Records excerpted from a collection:
+-------+

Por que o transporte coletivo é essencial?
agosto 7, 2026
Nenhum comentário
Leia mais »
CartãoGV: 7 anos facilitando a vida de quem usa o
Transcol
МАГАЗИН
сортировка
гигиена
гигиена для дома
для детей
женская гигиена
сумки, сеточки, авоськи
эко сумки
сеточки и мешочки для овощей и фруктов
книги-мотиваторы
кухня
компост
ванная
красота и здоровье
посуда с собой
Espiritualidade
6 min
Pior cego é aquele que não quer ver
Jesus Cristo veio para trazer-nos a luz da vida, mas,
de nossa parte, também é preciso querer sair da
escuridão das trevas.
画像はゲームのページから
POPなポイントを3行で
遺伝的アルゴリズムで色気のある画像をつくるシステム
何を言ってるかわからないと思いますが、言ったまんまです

+-------+

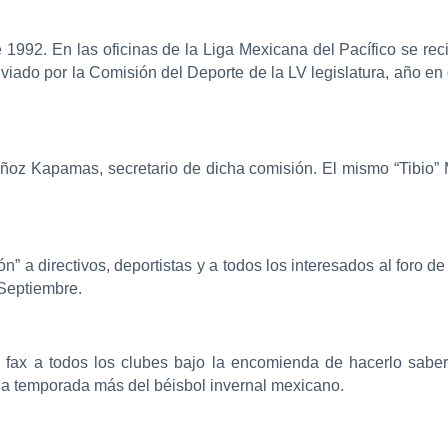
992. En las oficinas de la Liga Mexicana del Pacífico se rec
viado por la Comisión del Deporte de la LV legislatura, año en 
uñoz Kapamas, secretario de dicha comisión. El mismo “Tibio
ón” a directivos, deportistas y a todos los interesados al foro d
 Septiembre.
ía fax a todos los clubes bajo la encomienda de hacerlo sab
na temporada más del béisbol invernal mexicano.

+-------+

An exact copy of the lines above between the line holding "сеточки и мешочки для овощей и фруктов" and the line holding "何を言ってるかわからないと思いますが、言ったまんまです", inclusive, is the whole answer.

сеточки и мешочки для овощей и фруктов
книги-мотиваторы
кухня
компост
ванная
красота и здоровье
посуда с собой
Espiritualidade
6 min
Pior cego é aquele que não quer ver
Jesus Cristo veio para trazer-nos a luz da vida, mas,
de nossa parte, também é preciso querer sair da
escuridão das trevas.
画像はゲームのページから
POPなポイントを3行で
遺伝的アルゴリズムで色気のある画像をつくるシステム
何を言ってるかわからないと思いますが、言ったまんまです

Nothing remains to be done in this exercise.